Gaddafi, who registered to run on November 14, was among 25 candidates whose bids have been rejected from running in the December 24 election.
Libya's election commission has said that Saif Al Islam Al Gaddafi, the son of the former ruler and a major candidate in December's planned presidential election, is ineligible to run.
Gaddafi was one of 25 candidates disqualified in an initial decision on Wednesday pending an appeals process that will ultimately be decided by the judiciary. Some 98 Libyans registered as candidates.
Some of the other candidates initially approved by the commission had also been accused of possible violations by political rivals.
The military prosecutor in Tripoli had urged the commission to rule out Gaddafi after his conviction in absentia on war crimes charges in 2015 for his part in fighting the revolution that toppled his father Muammar Gaddafi in 2011. He has denied any wrongdoing.
Other hopefuls still in the running include warlord Khalifa Haftar, interim premier Abdulhamid Dbeibah and former interior minister Fathi Bashagha, as the commission said their submissions were valid.

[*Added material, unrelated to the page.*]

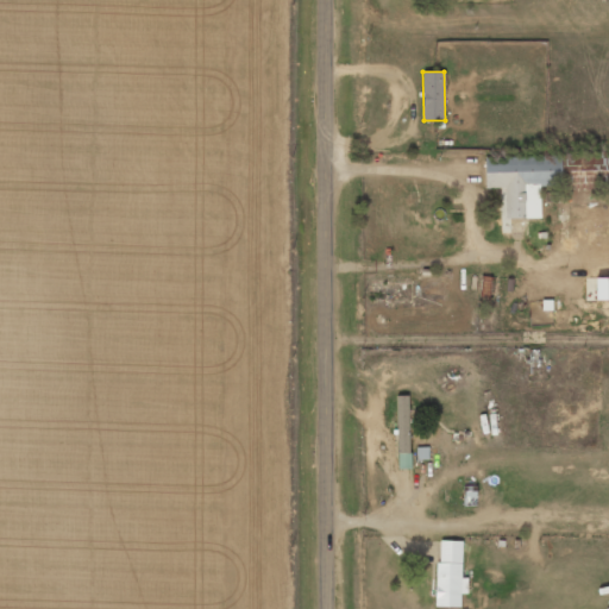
[(506,219),(541,218),(540,186),(562,186),(560,155),(484,157),(485,188),(504,187),(506,219)]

Dbeibah vowed not to run for president as a condition of taking on his present role, but did not stand down from the role three months before the vote as is required by a contested election law.

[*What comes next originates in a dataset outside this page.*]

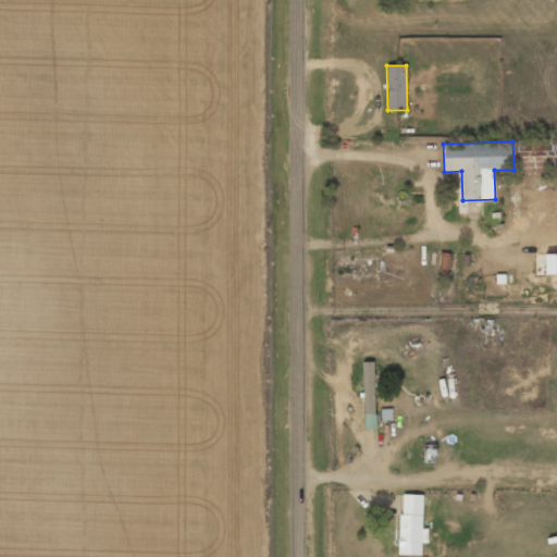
[(532,156),(531,151),(519,152),(520,174),(542,172),(540,155),(532,156)]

Dbeibah has described the election rules issued in September by the parliament speaker, Aguila Saleh, as “flawed”. Saleh is also a candidate.
'War criminals' in vote
Disputes over the election rules, including the legal basis of the vote and who should be eligible to stand, threaten to derail an internationally backed peace process aimed at ending a decade of factional chaos.
Many people in western Libya also accuse warlord Haftar of war crimes committed during his 2019-2020 assault on Tripoli.
Hundreds of Libyans protested in Tripoli last week against "war criminals" running in the vote.
The final list of candidates is due to be published by early December, once verifications and appeals are completed.
Both presidential and legislative polls had been slated for December 24, but in early October parliament split the dates of the votes, postponing the legislative elections until January.